* [The problem]: Pull every line of text from the material below and reproduce it verbatim, leaving out the pictures.

* [Material provided]:
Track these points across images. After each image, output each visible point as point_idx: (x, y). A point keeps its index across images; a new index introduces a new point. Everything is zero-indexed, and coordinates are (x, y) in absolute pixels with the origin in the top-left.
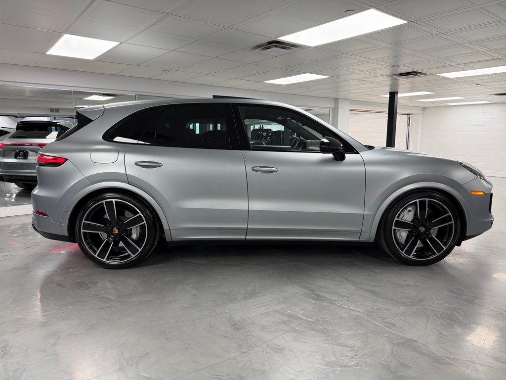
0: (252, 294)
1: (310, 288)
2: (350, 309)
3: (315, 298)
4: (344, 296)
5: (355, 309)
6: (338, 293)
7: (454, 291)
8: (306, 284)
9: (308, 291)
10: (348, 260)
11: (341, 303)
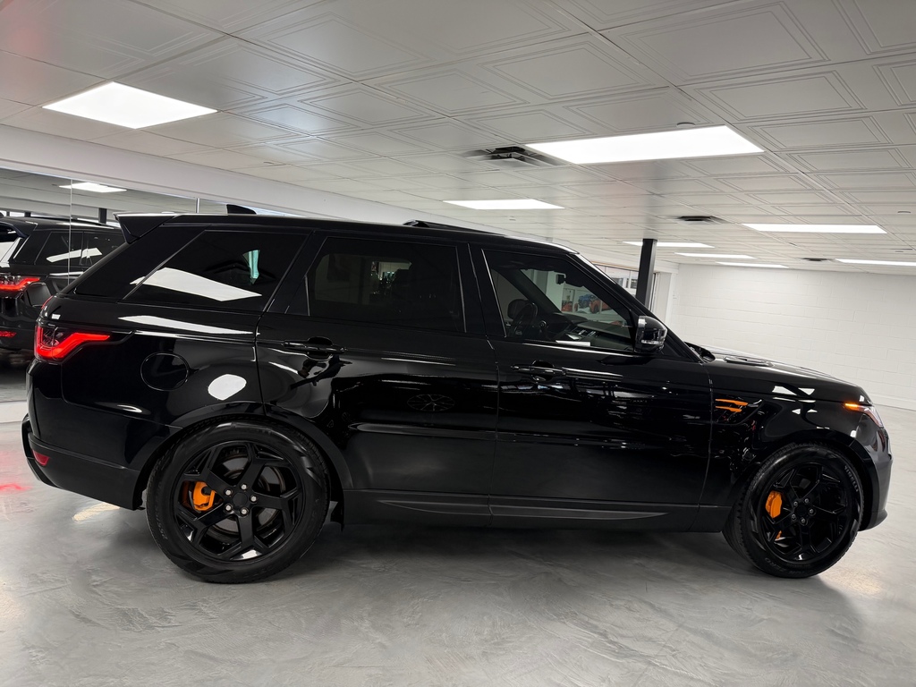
0: (495, 644)
1: (596, 627)
2: (686, 677)
3: (614, 651)
4: (664, 646)
5: (695, 676)
6: (650, 639)
7: (838, 632)
8: (586, 619)
9: (596, 636)
10: (636, 561)
11: (666, 663)
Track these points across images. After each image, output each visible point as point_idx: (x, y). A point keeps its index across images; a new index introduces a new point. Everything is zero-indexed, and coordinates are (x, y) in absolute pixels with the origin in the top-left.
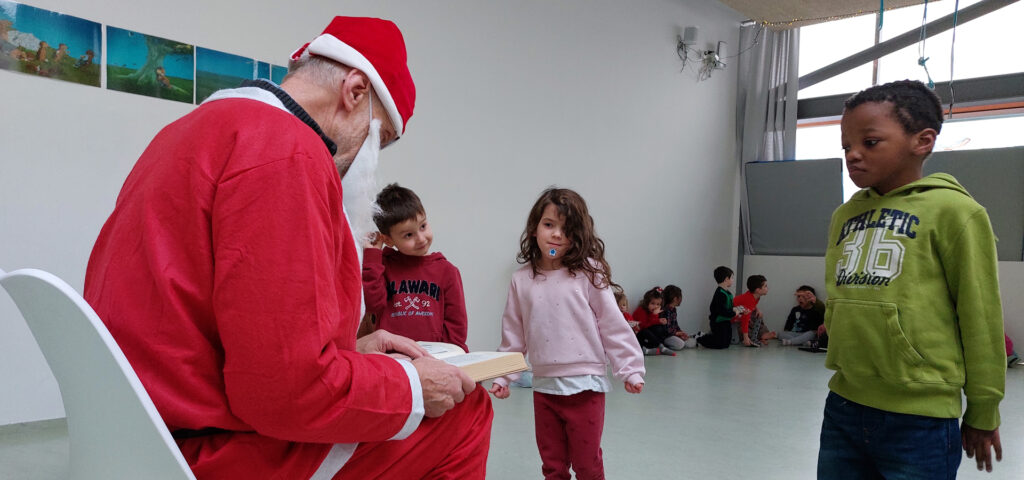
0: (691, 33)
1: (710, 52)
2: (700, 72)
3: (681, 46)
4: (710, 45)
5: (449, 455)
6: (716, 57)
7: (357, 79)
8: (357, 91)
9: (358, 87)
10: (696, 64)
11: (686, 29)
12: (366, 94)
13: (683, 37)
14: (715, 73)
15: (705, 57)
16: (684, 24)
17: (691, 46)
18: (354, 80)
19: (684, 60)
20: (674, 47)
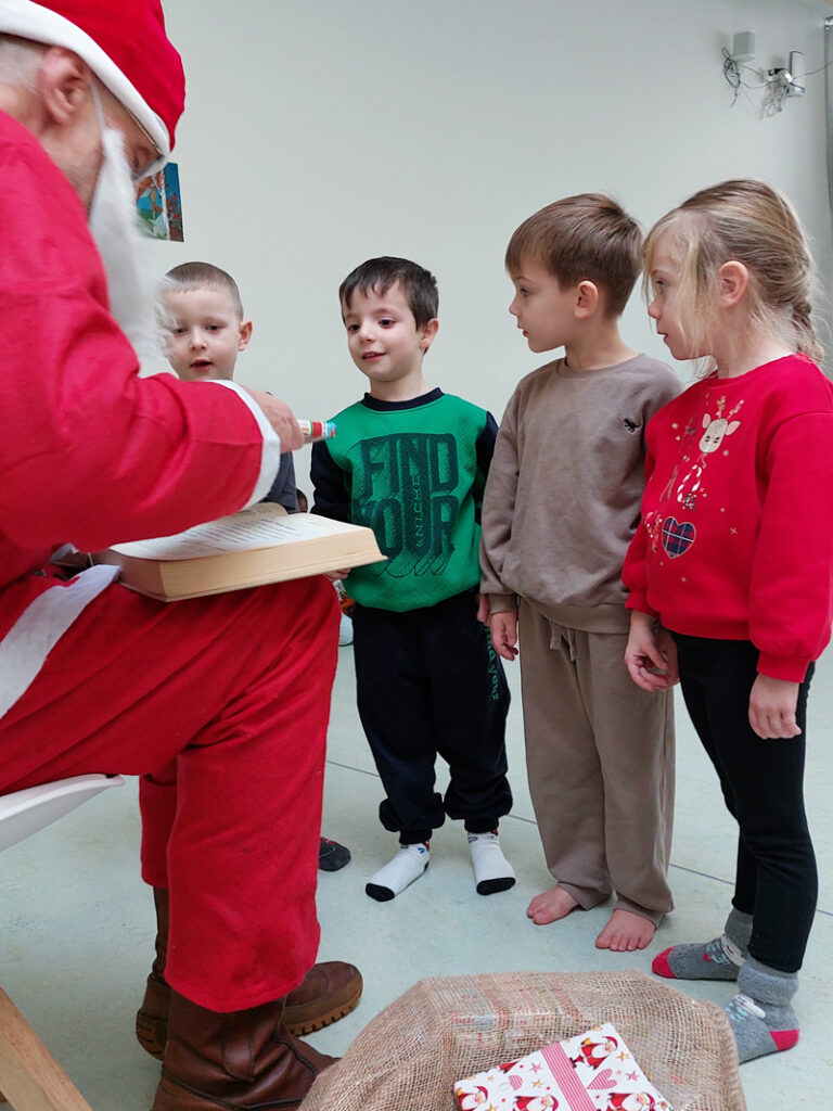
0: (744, 41)
1: (777, 71)
2: (764, 105)
3: (730, 65)
4: (776, 59)
5: (243, 695)
6: (788, 76)
7: (62, 66)
8: (70, 86)
9: (72, 79)
10: (756, 91)
11: (735, 36)
12: (87, 89)
13: (731, 53)
14: (788, 104)
15: (770, 79)
16: (731, 31)
17: (744, 64)
18: (60, 67)
19: (737, 87)
20: (721, 68)
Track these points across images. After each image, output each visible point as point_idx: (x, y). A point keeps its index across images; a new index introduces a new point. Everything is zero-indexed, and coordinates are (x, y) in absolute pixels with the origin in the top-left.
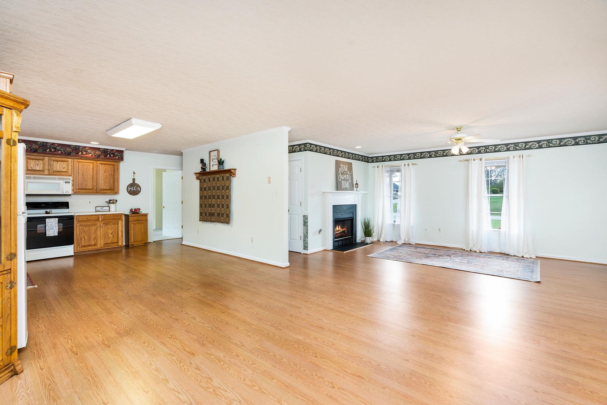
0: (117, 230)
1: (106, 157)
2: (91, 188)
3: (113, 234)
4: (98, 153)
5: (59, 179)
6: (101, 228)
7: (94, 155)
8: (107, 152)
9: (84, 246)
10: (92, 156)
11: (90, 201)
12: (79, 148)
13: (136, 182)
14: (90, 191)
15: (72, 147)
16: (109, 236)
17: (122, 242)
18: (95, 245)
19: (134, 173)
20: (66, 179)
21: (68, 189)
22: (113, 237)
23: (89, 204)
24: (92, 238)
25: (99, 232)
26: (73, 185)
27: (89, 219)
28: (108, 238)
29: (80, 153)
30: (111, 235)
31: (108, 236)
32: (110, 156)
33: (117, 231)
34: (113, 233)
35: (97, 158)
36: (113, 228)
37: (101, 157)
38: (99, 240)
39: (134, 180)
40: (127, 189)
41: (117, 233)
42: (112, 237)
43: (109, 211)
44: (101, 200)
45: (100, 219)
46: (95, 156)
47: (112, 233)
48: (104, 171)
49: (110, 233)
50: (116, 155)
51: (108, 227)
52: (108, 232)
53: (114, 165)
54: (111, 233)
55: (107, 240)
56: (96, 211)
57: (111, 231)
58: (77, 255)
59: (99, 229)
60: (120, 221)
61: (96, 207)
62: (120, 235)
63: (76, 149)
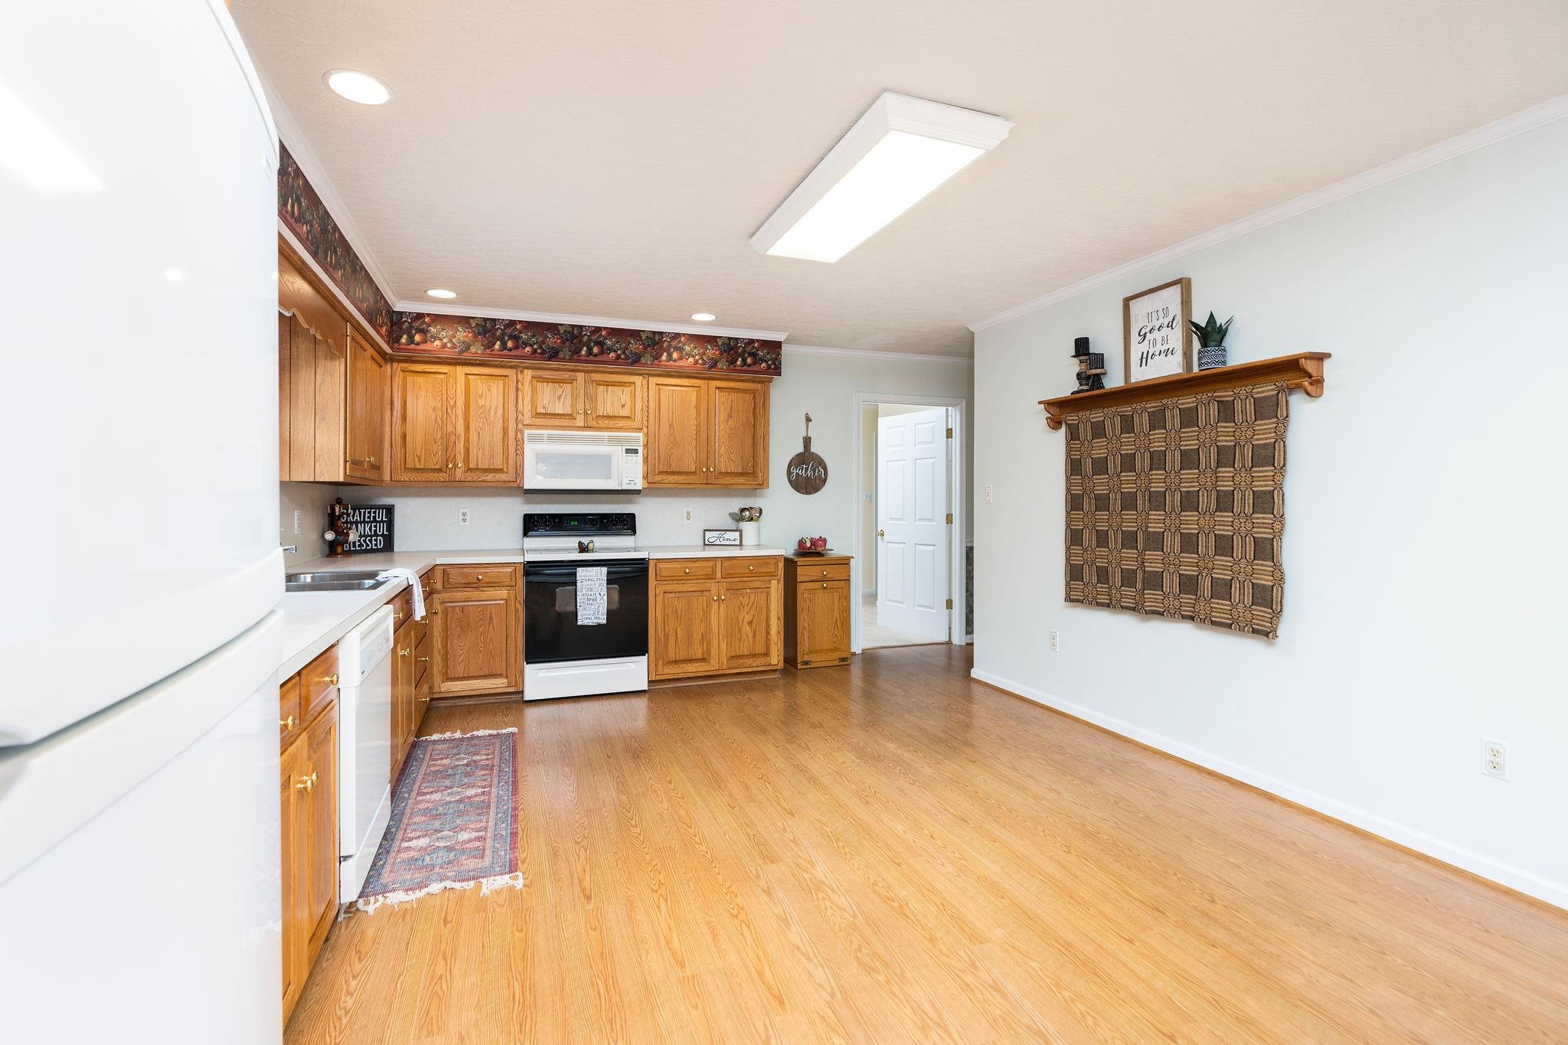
0: (764, 612)
1: (731, 367)
2: (693, 470)
3: (754, 626)
4: (711, 352)
5: (611, 440)
6: (722, 606)
7: (700, 362)
8: (736, 347)
9: (676, 662)
10: (696, 362)
11: (688, 513)
12: (661, 339)
13: (814, 449)
14: (690, 479)
15: (644, 338)
16: (743, 631)
17: (776, 657)
18: (703, 660)
19: (808, 420)
20: (628, 439)
21: (630, 472)
22: (754, 636)
23: (686, 521)
24: (697, 637)
25: (717, 614)
26: (646, 459)
27: (687, 571)
28: (740, 640)
29: (664, 357)
30: (748, 628)
31: (740, 630)
32: (744, 362)
33: (764, 616)
34: (755, 621)
35: (707, 371)
36: (755, 606)
37: (719, 365)
38: (715, 642)
39: (807, 441)
40: (789, 473)
41: (765, 622)
42: (751, 635)
43: (740, 544)
44: (716, 510)
45: (719, 575)
46: (704, 363)
47: (750, 623)
48: (729, 412)
49: (745, 622)
50: (760, 359)
51: (741, 603)
52: (740, 619)
53: (753, 392)
54: (748, 623)
55: (737, 647)
56: (705, 545)
57: (748, 614)
58: (657, 689)
59: (715, 605)
60: (774, 583)
61: (705, 530)
62: (774, 630)
63: (654, 345)
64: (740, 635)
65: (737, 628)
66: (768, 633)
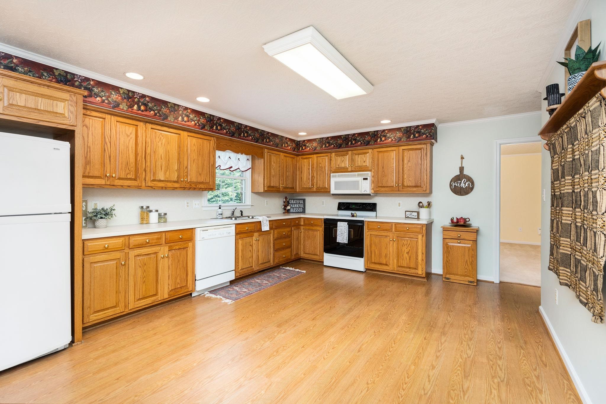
0: (415, 249)
1: (409, 139)
2: (392, 185)
3: (410, 255)
4: (399, 134)
5: (358, 175)
6: (394, 243)
7: (394, 140)
8: (410, 131)
9: (375, 263)
10: (392, 140)
11: (399, 203)
12: (377, 134)
13: (465, 172)
14: (391, 190)
15: (371, 134)
16: (404, 256)
18: (386, 265)
19: (462, 158)
20: (364, 174)
21: (366, 187)
22: (410, 259)
23: (398, 207)
24: (383, 254)
25: (392, 247)
26: (373, 182)
27: (379, 227)
28: (403, 259)
29: (379, 140)
30: (406, 255)
31: (403, 255)
32: (414, 136)
33: (415, 250)
34: (410, 252)
35: (397, 143)
36: (410, 246)
37: (402, 140)
38: (391, 258)
39: (462, 169)
40: (451, 185)
41: (415, 254)
42: (408, 258)
43: (418, 218)
44: (411, 203)
45: (394, 230)
46: (396, 140)
47: (408, 253)
48: (408, 159)
49: (405, 252)
50: (422, 134)
51: (403, 243)
52: (403, 250)
53: (421, 149)
54: (407, 253)
55: (401, 262)
56: (406, 217)
57: (407, 248)
58: (369, 272)
59: (391, 243)
60: (420, 237)
61: (406, 211)
62: (420, 258)
63: (375, 136)
64: (403, 257)
65: (401, 255)
66: (417, 259)
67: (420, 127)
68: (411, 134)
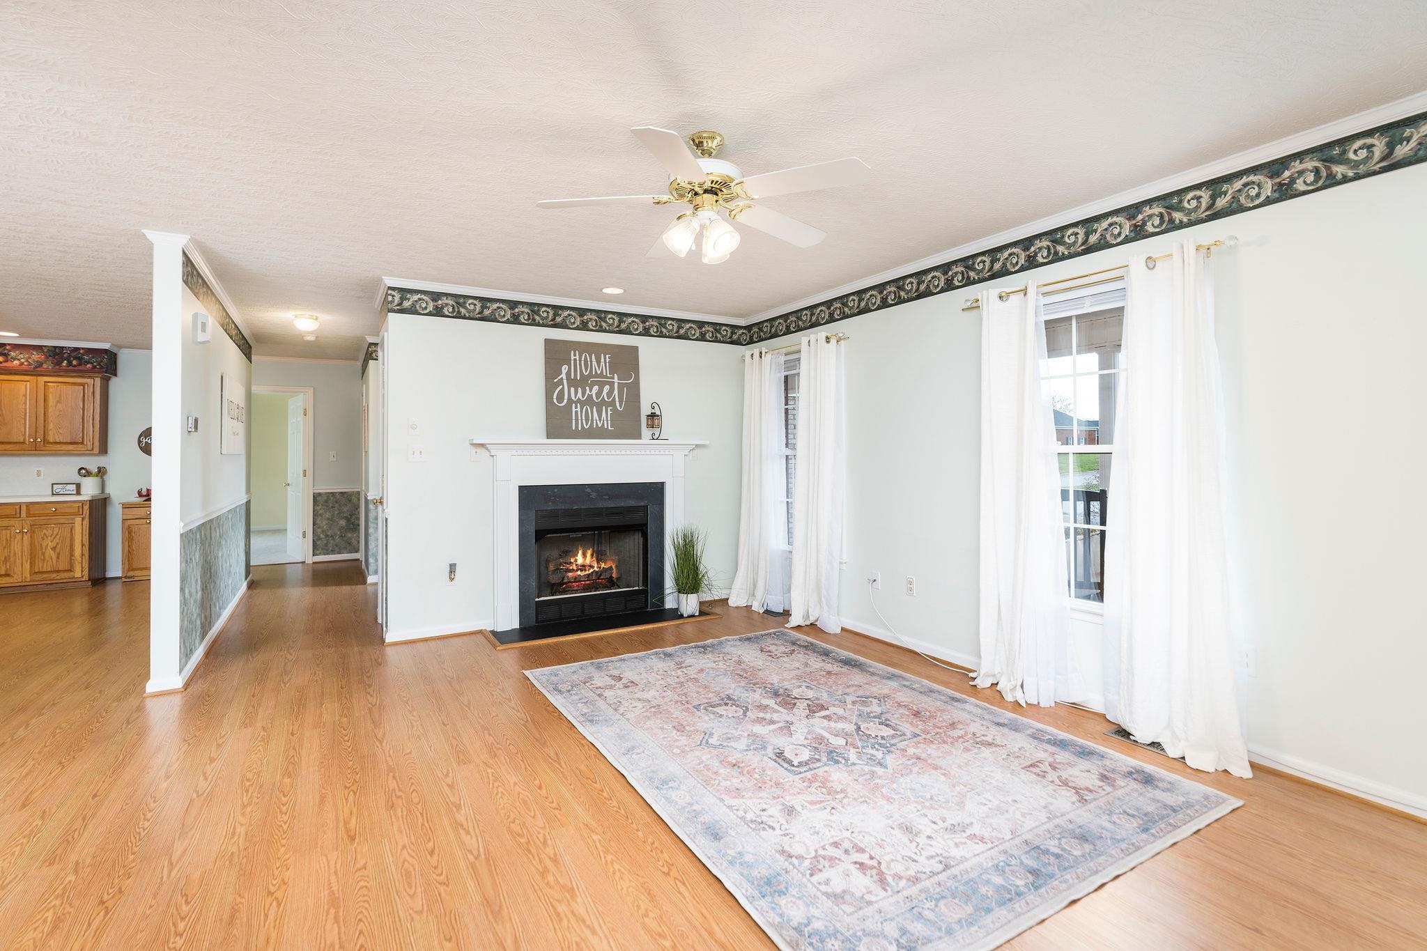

* [Result]:
Track these points across images. After each image, output each visible point as point_idx: (x, y). A point keeps its index across images; a new index introduces a new point. Everything is zero-indexed, and coordinates are (x, y) in absolute pixels with the origin in the top-left.
0: (252, 294)
1: (310, 288)
2: (350, 309)
3: (315, 298)
4: (344, 296)
5: (355, 309)
6: (338, 293)
7: (454, 291)
8: (306, 284)
9: (308, 291)
10: (348, 260)
11: (341, 303)
0: (495, 644)
1: (596, 627)
2: (686, 677)
3: (614, 651)
4: (664, 646)
5: (695, 676)
6: (650, 639)
7: (838, 632)
8: (586, 619)
9: (596, 636)
10: (636, 561)
11: (666, 663)
Track these points across images. After each image, output each visible point as point_idx: (x, y). A point keeps its index across images; a new index introduces a new point. Everything is zero-indexed, and coordinates are (x, y) in absolute pixels with the origin in the top-left.
0: (691, 33)
1: (710, 52)
2: (700, 72)
3: (681, 46)
4: (710, 45)
5: (449, 455)
6: (716, 57)
7: (357, 79)
8: (357, 91)
9: (358, 87)
10: (696, 64)
11: (686, 29)
12: (366, 94)
13: (683, 37)
14: (715, 73)
15: (705, 57)
16: (684, 24)
17: (691, 46)
18: (354, 80)
19: (684, 60)
20: (674, 47)
0: (744, 41)
1: (777, 71)
2: (764, 105)
3: (730, 65)
4: (776, 59)
5: (243, 695)
6: (788, 76)
7: (62, 66)
8: (70, 86)
9: (72, 79)
10: (756, 91)
11: (735, 36)
12: (87, 89)
13: (731, 53)
14: (788, 104)
15: (770, 79)
16: (731, 31)
17: (744, 64)
18: (60, 67)
19: (737, 87)
20: (721, 68)
Track these points across images. After each image, output each visible point as point_idx: (x, y). A point keeps its index across images; a new index introduces a new point. Everything is zero-indexed, and coordinates are (x, y) in absolute pixels with the origin in the top-left.
0: (117, 230)
1: (106, 157)
2: (91, 188)
3: (113, 234)
4: (98, 153)
5: (59, 179)
6: (101, 228)
7: (94, 155)
8: (107, 152)
9: (84, 246)
10: (92, 156)
11: (90, 201)
12: (79, 148)
13: (136, 182)
14: (90, 191)
15: (72, 147)
16: (109, 236)
17: (122, 242)
18: (95, 245)
19: (134, 173)
20: (66, 179)
21: (68, 189)
22: (113, 237)
23: (89, 204)
24: (92, 238)
25: (99, 232)
26: (73, 185)
27: (89, 219)
28: (108, 238)
29: (80, 153)
30: (111, 235)
31: (108, 236)
32: (110, 156)
33: (117, 231)
34: (113, 233)
35: (97, 158)
36: (113, 228)
37: (101, 157)
38: (99, 240)
39: (134, 180)
40: (127, 189)
41: (117, 233)
42: (112, 237)
43: (109, 211)
44: (101, 200)
45: (100, 219)
46: (95, 156)
47: (112, 233)
48: (104, 171)
49: (110, 233)
50: (116, 155)
51: (108, 227)
52: (108, 232)
53: (114, 165)
54: (111, 233)
55: (107, 240)
56: (96, 211)
57: (111, 231)
58: (77, 255)
59: (99, 229)
60: (120, 221)
61: (96, 207)
62: (120, 235)
63: (76, 149)
0: (764, 612)
1: (731, 367)
2: (693, 470)
3: (754, 626)
4: (711, 352)
5: (611, 440)
6: (722, 606)
7: (700, 362)
8: (736, 347)
9: (676, 662)
10: (696, 362)
11: (688, 513)
12: (661, 339)
13: (814, 449)
14: (690, 479)
15: (644, 338)
16: (743, 631)
17: (776, 657)
18: (703, 660)
19: (808, 420)
20: (628, 439)
21: (630, 472)
22: (754, 636)
23: (686, 521)
24: (697, 637)
25: (717, 614)
26: (646, 459)
27: (687, 571)
28: (740, 640)
29: (664, 357)
30: (748, 628)
31: (740, 630)
32: (744, 362)
33: (764, 616)
34: (755, 621)
35: (707, 371)
36: (755, 606)
37: (719, 365)
38: (715, 642)
39: (807, 441)
40: (789, 473)
41: (765, 622)
42: (751, 635)
43: (740, 544)
44: (716, 510)
45: (719, 575)
46: (704, 363)
47: (750, 623)
48: (729, 412)
49: (745, 622)
50: (760, 359)
51: (741, 603)
52: (740, 619)
53: (753, 392)
54: (748, 623)
55: (737, 647)
56: (705, 545)
57: (748, 614)
58: (657, 689)
59: (715, 605)
60: (774, 583)
61: (705, 530)
62: (774, 630)
63: (654, 345)
64: (740, 635)
65: (737, 628)
66: (768, 633)
0: (415, 249)
1: (409, 139)
2: (392, 185)
3: (410, 255)
4: (399, 134)
5: (358, 175)
6: (394, 243)
7: (394, 140)
8: (410, 131)
9: (375, 263)
10: (392, 140)
11: (399, 203)
12: (377, 134)
13: (465, 172)
14: (391, 190)
15: (371, 134)
16: (404, 256)
18: (386, 265)
19: (462, 158)
20: (364, 174)
21: (366, 187)
22: (410, 259)
23: (398, 207)
24: (383, 254)
25: (392, 247)
26: (373, 182)
27: (379, 227)
28: (403, 259)
29: (379, 140)
30: (406, 255)
31: (403, 255)
32: (414, 136)
33: (415, 250)
34: (410, 252)
35: (397, 143)
36: (410, 246)
37: (402, 140)
38: (391, 258)
39: (462, 169)
40: (451, 185)
41: (415, 254)
42: (408, 258)
43: (418, 218)
44: (411, 203)
45: (394, 230)
46: (396, 140)
47: (408, 253)
48: (408, 159)
49: (405, 252)
50: (422, 134)
51: (403, 243)
52: (403, 250)
53: (421, 149)
54: (407, 253)
55: (401, 262)
56: (406, 217)
57: (407, 248)
58: (369, 272)
59: (391, 243)
60: (420, 237)
61: (406, 211)
62: (420, 258)
63: (375, 136)
64: (403, 257)
65: (401, 255)
66: (417, 259)
67: (420, 127)
68: (411, 134)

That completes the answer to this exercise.